KPI: KPI stands for Key Performance Indicator that measures how well the business achieves its objectives.

  • Lift: This is a performance measure of the target model measured against a random choice model. Lift indicates how good the model is at prediction versus if there was no model.
  • Model fitting: This indicates how well the model under consideration fits given observations.
  • Robustness: This represents the system’s capability to handle differences and variances effectively.
  • DOE: stands for the design of experiments, which represents the task design aiming to describe and explain information variation under hypothesized conditions to reflect variables.

9. Define confounding variables.

Confounding variables are also known as confounders. These variables are a type of extraneous variables that influence both independent and dependent variables causing spurious association and mathematical relationships between those variables that are associated but are not casually related to each other.

10. Define and explain selection bias?

The selection bias occurs in the case when the researcher has to make a decision on which participant to study. The selection bias is associated with those researches when the participant selection is not random. The selection bias is also called the selection effect. The selection bias is caused by as a result of the method of sample collection.
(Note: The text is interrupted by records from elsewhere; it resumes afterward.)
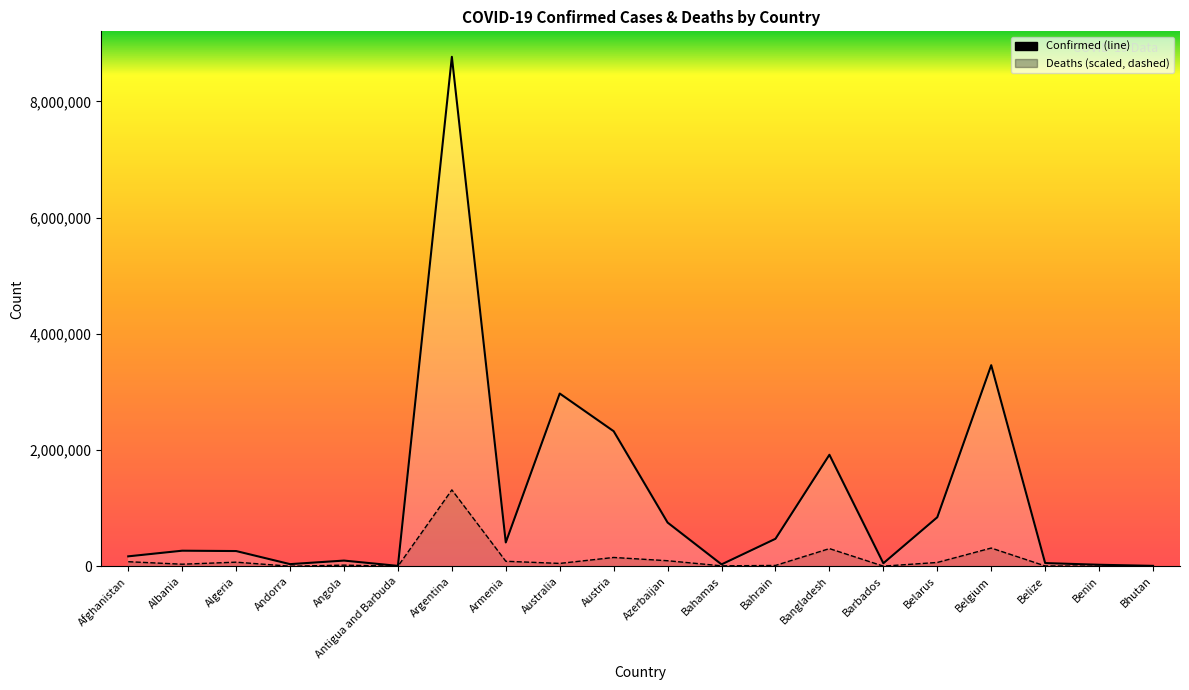

How many lines are shown in the chart?

2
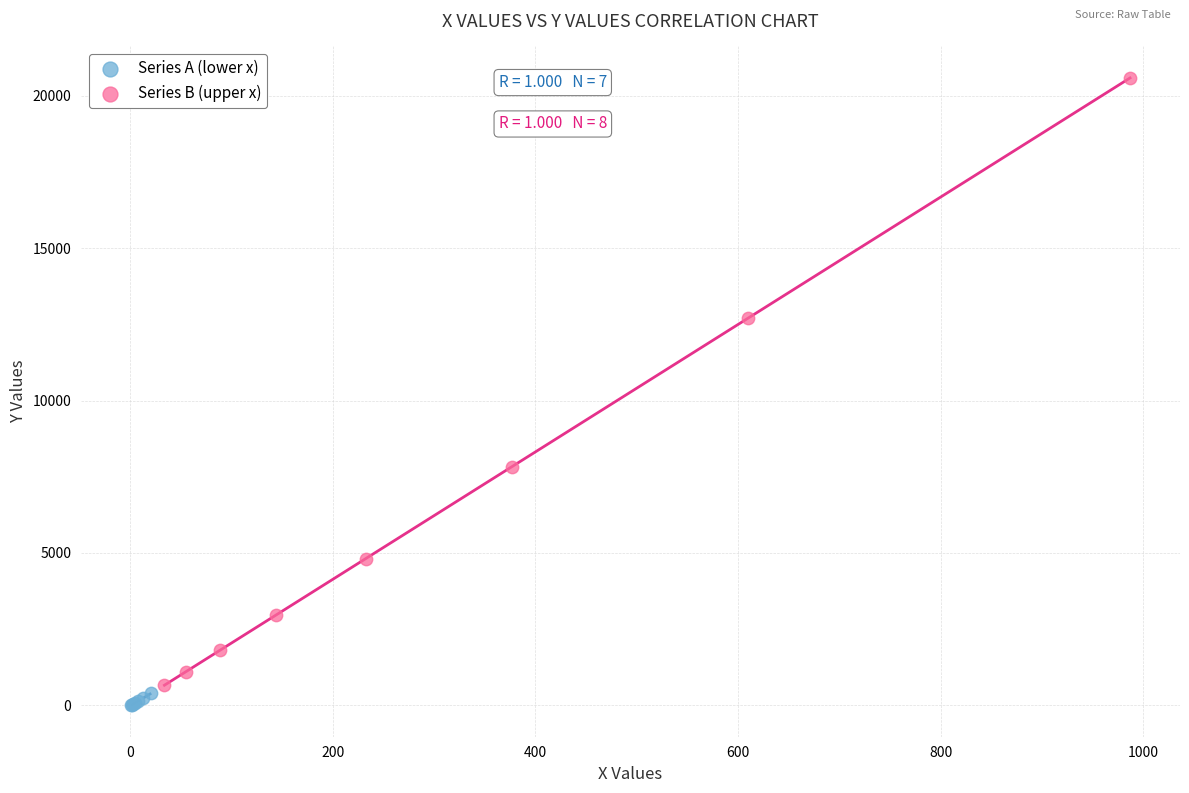

What are all the series names shown in the legend?

Series A (lower x), Series B (upper x)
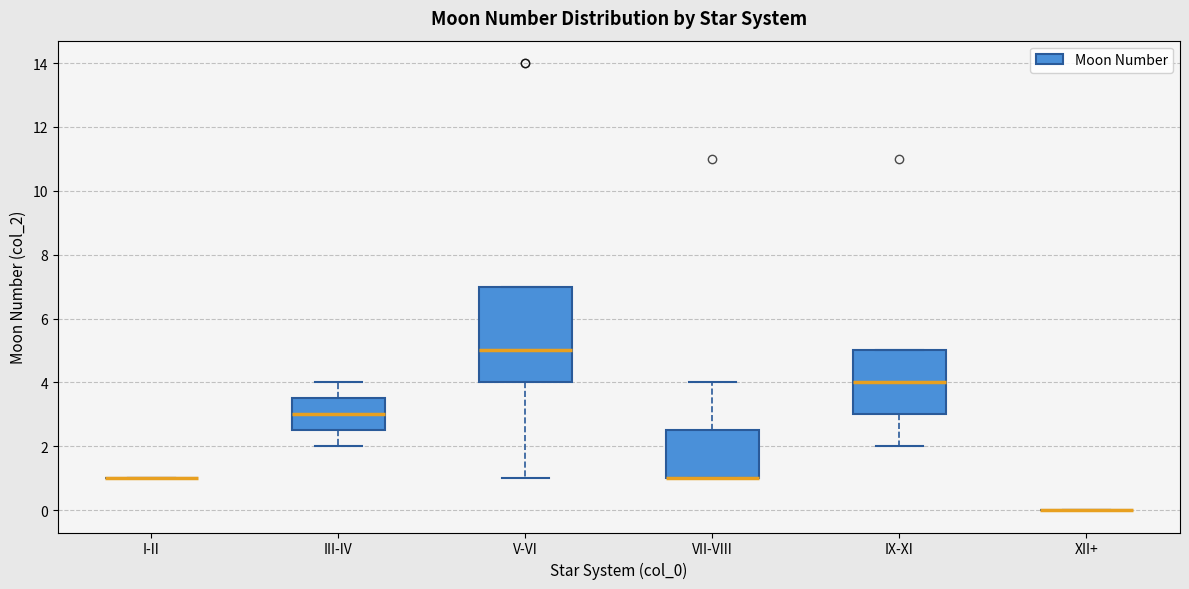

Comparing the boxes themselves (not the whiskers), which one is the tallest?

V-VI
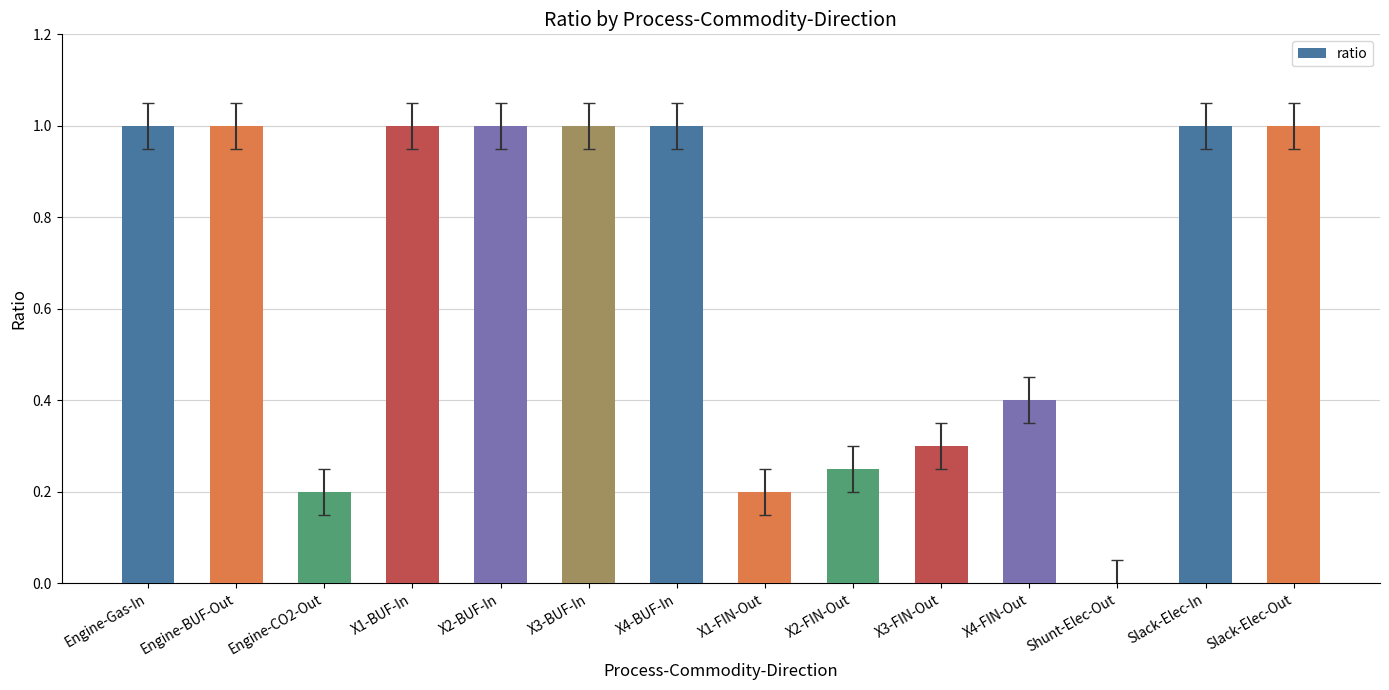

The chart shows a value of 0.2 at X2-FIN-Out. True or false?

True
Four types of selection bias are explained below:

  • Sampling Bias: As a result of a population that is not random at all, some members of a population have fewer chances of getting included than others, resulting in a biased sample. This causes a systematic error known as sampling bias.
  • Time interval: Trials may be stopped early if we reach any extreme value but if all variables are similar invariance, the variables with the highest variance have a higher chance of achieving the extreme value.
  • Data: It is when specific data is selected arbitrarily and the generally agreed criteria are not followed.
  • Attrition: Attrition in this context means the loss of the participants. It is the discounting of those subjects that did not complete the trial.